--- Excerpt provided ---
· · · ·
Interview with Quentin Reynolds, April 2008
I
first met Quentin Reynolds last November, when I went
to his marvellous Psychic
Game Show, which he was performing for the public
in Fallowfield, south Manchester. The group I was with
all agreed it was one of the best evenings’ entertainment
we’d had in a long time. I was struck by how kind
and gentle Quentin was – and how extraordinarily
generous. At least half the audience took home a really
worthwhile prize and I was lucky enough to receive a
copy of Quentin’s fascinating book ‘Intuition,
Your Secret Power’, after he’d done an amazing
trick with it. I’m very much into self-discovery
and psychology and I read this volume in two sittings.
As you might expect from
what I’ve already said, Quentin’s magic
is understated and extremely clever. To give you an
example, he read my friend’s mind over the telephone.
How impressive is that? However, the show is even more
than the magic. There’s storytelling, there’s
psychological reflection and there’s a lot of
humour.
Quentin moved to Manchester
a few years ago from Dublin. Accomplished in children’s
magic, cabaret magic, mentalism and now close-up, Quentin
performs at private parties, at corporate events and
on stage everywhere from Las Vegas to Fallowfield.
Knowing he would have
valuable advice for new magicians, I interviewed Quentin
for We Love Magic at
a café in Manchester one April morning.
Georgie:
Thank you for being interviewed, Quentin. I know you’re
busy and it’s very kind of you to fit this in.
Please tell us a bit about how you got started in magic
and what advice you’d give to people starting
out now.
Quentin:
Well, I’ve been a professional magician for over
twenty-five years; I’ve never had a proper job.
I started off when I was still at school, doing shows.
I intended to become a schoolteacher but then I discovered
from my careers advisor that I was earning more money
in my spare time as a student, doing magic, than I would
as a teacher.
I first saw magic when
I was six – Albert LeBas, the top Irish magician
at the time. Then I had the usual magic sets and I came
across a magic shop in England that sold by mail order
and, well, here I am.
For somebody starting
off in magic, the question they need to ask themselves
is what they want from magic.
Magicians can be divided
into three sections. There are professional magicians,
people who earn money from magic, whether it be full
time or part time; there are amateur magicians, people
who are keen to learn, who love magic, who work at their
magic and develop new ideas and new tricks; and there
are hobbyists, who just like to buy a few tricks to
show their friends but maybe don’t have time to
work at their performance.
If somebody’s thinking
of going into magic, they should try to go in at the
amateur level, doing magic for the love of it. Don’t
just go to a magic shop and buy a few tricks and think
you’re a magician because you’re not, you’re
just somebody who owns a few tricks.
· · · ·
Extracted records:
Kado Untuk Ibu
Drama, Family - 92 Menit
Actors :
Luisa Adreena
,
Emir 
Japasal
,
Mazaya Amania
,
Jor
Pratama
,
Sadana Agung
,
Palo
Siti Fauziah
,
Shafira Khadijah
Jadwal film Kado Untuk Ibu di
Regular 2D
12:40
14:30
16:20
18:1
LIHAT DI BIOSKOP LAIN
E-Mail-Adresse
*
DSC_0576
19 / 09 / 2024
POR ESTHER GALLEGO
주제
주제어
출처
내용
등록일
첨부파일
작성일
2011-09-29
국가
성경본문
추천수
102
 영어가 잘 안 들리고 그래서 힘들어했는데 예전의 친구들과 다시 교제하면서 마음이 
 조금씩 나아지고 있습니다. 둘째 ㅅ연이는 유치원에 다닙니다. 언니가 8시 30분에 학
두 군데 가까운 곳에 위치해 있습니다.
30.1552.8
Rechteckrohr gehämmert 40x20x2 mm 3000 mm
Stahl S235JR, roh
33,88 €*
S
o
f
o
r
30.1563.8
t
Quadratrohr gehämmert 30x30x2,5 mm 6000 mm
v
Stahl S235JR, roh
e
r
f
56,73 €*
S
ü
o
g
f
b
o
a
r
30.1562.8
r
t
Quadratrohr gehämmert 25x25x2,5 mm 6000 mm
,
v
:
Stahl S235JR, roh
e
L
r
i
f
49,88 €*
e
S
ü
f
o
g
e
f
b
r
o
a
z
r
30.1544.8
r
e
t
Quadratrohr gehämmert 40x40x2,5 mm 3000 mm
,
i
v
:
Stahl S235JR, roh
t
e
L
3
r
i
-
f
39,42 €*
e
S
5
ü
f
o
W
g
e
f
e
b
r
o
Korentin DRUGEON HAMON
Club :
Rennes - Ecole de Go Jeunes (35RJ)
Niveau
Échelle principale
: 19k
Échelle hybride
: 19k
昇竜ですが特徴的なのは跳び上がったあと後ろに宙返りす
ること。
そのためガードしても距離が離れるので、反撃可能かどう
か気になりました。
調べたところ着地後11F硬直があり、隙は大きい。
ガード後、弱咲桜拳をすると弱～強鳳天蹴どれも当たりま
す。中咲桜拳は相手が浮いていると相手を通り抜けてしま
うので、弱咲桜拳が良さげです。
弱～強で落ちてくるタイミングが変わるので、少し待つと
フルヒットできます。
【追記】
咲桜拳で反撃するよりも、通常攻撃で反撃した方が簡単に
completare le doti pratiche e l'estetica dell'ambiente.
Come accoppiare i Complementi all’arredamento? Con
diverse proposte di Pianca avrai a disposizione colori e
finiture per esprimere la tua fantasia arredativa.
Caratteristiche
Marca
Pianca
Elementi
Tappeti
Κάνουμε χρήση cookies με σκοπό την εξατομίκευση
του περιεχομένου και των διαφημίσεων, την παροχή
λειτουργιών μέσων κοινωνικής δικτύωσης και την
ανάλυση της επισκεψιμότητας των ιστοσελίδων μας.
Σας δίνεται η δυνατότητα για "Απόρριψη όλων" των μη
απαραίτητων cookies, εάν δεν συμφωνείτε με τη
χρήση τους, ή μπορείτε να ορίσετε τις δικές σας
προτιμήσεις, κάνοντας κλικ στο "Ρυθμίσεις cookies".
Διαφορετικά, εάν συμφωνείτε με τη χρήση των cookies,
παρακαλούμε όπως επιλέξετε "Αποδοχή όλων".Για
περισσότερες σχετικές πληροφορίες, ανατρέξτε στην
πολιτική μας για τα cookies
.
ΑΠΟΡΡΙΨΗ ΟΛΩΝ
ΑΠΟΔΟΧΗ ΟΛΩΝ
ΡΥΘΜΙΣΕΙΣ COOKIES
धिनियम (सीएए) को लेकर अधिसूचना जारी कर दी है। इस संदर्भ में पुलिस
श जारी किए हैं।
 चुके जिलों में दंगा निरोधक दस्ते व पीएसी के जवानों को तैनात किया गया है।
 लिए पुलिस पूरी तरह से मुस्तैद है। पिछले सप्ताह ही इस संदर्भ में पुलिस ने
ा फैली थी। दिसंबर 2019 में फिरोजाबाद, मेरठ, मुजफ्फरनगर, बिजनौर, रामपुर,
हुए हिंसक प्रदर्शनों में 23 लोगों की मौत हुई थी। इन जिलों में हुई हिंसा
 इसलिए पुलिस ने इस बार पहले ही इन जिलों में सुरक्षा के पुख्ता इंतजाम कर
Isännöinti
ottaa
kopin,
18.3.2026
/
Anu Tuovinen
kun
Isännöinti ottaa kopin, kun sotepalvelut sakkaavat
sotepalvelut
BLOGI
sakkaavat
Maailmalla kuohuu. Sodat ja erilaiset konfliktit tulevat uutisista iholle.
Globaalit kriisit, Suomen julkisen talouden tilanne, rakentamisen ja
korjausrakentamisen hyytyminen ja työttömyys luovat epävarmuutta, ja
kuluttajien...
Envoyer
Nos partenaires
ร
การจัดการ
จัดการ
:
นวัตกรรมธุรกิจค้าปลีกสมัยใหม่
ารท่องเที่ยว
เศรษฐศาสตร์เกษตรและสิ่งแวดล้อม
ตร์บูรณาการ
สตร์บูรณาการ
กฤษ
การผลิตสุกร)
· · · ·
--- Problem statement ---
Edit the passage of the Quentin Reynolds interview that opens with the words containing "I first saw" and closes with "want from magic.", and write it out with "mail order" changed to "catalog". The records are separate material, apart from the interview.

--- Answer to this problem ---
I first saw magic when
I was six – Albert LeBas, the top Irish magician
at the time. Then I had the usual magic sets and I came
across a magic shop in England that sold by catalog
and, well, here I am.
For somebody starting
off in magic, the question they need to ask themselves
is what they want from magic.